With Wakanda temporarily victorious, Namor and Talokan agree to a truce with Wakanda. The future of both countries is uncertain: Namor believes Wakanda will need their help someday and may use that opportunity to revisit their feud, while Wakanda's monarchical structure is in question, and its place among the world's nations is still up in the air, with people like Valentina Allegra de Fontaine (Julia Louis-Dreyfus) aware of CIA Agent Everett Ross (Martin Freeman) and his partnership with the country.

Ryan Coogler and co-writer Joe Robert Cole pay lip service to the film's connection to the larger MCU, but the majority of "Wakanda Forever" is a direct sequel to the first "Black Panther." Its themes of deep-seated injustice, moral obligation, and promise of progress are all further developed in this movie.
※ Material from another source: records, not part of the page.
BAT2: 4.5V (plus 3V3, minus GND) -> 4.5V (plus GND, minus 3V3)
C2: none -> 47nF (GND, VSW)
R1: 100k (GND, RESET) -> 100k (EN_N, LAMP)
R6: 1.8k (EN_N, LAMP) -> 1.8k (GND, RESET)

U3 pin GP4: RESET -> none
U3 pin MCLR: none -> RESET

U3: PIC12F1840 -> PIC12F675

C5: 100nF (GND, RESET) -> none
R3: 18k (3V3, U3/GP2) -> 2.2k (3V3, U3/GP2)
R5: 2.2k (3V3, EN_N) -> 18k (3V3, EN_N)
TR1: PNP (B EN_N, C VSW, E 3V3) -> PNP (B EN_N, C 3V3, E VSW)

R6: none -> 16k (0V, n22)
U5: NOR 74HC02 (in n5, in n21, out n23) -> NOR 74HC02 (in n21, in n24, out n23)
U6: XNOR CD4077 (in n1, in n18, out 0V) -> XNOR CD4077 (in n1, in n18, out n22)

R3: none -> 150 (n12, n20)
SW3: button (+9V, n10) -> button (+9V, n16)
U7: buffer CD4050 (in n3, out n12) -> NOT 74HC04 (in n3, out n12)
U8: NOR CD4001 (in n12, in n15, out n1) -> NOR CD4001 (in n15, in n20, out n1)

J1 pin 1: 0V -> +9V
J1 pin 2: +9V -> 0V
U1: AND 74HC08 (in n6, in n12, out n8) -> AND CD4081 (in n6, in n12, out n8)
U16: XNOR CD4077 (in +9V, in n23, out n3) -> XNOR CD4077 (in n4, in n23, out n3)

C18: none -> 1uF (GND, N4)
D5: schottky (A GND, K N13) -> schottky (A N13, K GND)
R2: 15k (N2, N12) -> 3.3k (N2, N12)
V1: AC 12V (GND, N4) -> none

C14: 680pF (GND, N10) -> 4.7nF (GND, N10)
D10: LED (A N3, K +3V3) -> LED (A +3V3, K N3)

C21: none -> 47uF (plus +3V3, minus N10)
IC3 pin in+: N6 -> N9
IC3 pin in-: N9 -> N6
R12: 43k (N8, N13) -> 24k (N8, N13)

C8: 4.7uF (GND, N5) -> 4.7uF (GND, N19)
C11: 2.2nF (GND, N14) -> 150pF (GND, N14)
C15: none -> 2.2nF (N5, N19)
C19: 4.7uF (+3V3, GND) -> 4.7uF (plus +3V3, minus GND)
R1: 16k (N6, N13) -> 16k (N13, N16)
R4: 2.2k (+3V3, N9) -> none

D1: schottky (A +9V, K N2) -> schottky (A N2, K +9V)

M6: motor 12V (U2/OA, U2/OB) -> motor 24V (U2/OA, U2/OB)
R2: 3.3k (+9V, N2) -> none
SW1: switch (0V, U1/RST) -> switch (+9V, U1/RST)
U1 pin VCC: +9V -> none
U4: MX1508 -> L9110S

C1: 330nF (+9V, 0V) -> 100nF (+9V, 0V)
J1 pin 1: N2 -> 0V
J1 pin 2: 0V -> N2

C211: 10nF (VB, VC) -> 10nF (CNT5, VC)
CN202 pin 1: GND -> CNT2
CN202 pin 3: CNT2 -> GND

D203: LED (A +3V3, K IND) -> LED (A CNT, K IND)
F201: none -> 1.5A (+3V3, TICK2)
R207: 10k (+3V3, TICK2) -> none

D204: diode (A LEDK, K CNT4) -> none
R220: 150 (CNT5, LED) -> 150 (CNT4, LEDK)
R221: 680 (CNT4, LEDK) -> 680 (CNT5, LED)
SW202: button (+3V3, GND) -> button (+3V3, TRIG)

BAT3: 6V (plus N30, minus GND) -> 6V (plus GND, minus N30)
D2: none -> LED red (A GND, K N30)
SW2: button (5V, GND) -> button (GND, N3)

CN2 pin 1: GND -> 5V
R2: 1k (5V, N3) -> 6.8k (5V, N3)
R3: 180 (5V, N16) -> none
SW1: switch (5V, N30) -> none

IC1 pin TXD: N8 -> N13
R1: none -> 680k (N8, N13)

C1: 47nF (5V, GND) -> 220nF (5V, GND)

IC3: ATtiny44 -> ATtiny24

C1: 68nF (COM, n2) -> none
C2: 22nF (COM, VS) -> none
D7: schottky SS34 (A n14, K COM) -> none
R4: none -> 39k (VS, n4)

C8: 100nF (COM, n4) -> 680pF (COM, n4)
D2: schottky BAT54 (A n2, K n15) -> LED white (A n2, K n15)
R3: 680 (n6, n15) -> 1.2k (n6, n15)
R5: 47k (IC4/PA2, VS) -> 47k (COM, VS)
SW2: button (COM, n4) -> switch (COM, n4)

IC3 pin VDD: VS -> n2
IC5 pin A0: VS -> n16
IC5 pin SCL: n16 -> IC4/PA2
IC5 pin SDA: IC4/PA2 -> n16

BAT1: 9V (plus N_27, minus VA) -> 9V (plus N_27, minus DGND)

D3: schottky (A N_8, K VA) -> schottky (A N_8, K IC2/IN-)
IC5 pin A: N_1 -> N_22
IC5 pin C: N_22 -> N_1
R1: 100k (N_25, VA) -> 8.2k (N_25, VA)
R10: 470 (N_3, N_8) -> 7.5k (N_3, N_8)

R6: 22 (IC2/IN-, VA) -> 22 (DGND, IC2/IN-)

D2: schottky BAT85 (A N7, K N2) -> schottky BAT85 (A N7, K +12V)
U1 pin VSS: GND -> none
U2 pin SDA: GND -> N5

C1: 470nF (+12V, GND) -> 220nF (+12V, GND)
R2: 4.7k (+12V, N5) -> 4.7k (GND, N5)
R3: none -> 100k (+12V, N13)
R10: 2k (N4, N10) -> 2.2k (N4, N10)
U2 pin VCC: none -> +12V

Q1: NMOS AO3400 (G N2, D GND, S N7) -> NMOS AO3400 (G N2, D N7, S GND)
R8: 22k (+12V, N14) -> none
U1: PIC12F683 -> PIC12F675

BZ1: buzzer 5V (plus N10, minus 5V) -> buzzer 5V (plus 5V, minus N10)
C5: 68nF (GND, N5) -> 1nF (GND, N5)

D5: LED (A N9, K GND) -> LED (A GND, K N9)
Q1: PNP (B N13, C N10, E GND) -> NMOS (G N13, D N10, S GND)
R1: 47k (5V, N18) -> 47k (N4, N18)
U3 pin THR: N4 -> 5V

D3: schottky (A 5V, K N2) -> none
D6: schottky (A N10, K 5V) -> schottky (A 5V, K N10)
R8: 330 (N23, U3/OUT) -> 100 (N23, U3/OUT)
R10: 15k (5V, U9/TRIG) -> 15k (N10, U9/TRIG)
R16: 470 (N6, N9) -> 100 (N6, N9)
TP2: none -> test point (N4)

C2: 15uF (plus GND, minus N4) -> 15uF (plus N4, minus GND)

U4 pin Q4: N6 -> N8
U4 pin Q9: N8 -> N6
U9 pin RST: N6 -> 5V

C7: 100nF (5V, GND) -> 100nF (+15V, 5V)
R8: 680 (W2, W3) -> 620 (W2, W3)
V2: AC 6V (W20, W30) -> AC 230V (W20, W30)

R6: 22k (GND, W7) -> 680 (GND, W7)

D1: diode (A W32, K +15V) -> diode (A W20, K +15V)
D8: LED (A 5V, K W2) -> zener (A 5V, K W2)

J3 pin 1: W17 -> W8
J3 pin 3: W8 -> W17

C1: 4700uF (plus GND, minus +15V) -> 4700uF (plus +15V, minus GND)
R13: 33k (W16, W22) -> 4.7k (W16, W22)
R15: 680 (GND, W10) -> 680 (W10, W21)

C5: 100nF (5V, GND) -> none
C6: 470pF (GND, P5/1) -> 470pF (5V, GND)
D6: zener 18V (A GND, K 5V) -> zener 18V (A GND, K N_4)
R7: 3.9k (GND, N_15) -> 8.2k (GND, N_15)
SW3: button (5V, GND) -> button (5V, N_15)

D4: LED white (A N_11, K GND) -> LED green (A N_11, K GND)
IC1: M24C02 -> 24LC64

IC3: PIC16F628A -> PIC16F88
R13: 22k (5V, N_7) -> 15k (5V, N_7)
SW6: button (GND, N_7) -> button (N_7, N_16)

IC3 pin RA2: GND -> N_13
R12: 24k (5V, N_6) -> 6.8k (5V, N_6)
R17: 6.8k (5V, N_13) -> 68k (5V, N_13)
Added to them is the feeling of grief and loss, something felt by the filmmakers as well as the characters, and that theme reaches its apotheosis in the final scenes.

Shuri travels to Haiti to visit Nakia for assistance with saying a final goodbye to T'Challa. Sitting on the beach near Nakia's home, Shuri finally burns her funeral robes, her experiences as the Black Panther having taught her that her brother's spirit is out there somewhere, and that great leaders must heal themselves and move on. Almost as if in answer to her spiritual and moral growth, Nakia reveals that what she was really doing in Haiti was taking care of her son, the child she and T'Challa had in secret. Shuri is introduced to the boy, who explains that he has been taught about his father, and that his name is T'Challa, as well. 

The ending is the final statement of the film's theme of motherhood, something Coogler and his collaborators fully intended. As Coogler explains in an official press kit:

"The first film has a lot of father-son dynamics [...] This film very much became a story with motherhood as a motif. So often moms have to continue to mother through difficult situations."

From Namor's mother ensuring his birth to Queen Ramonda protecting Shuri to Nakia protecting baby T'Challa to Shuri protecting the Wakandan people, motherhood is fraught with sacrifice and conflict but it's all in the service of preserving life. Life is a series of meetings and partings, and one thing is certain: it must, somehow, continue. The King is dead, the Queen is dead — long live the (potential) future Queen and King.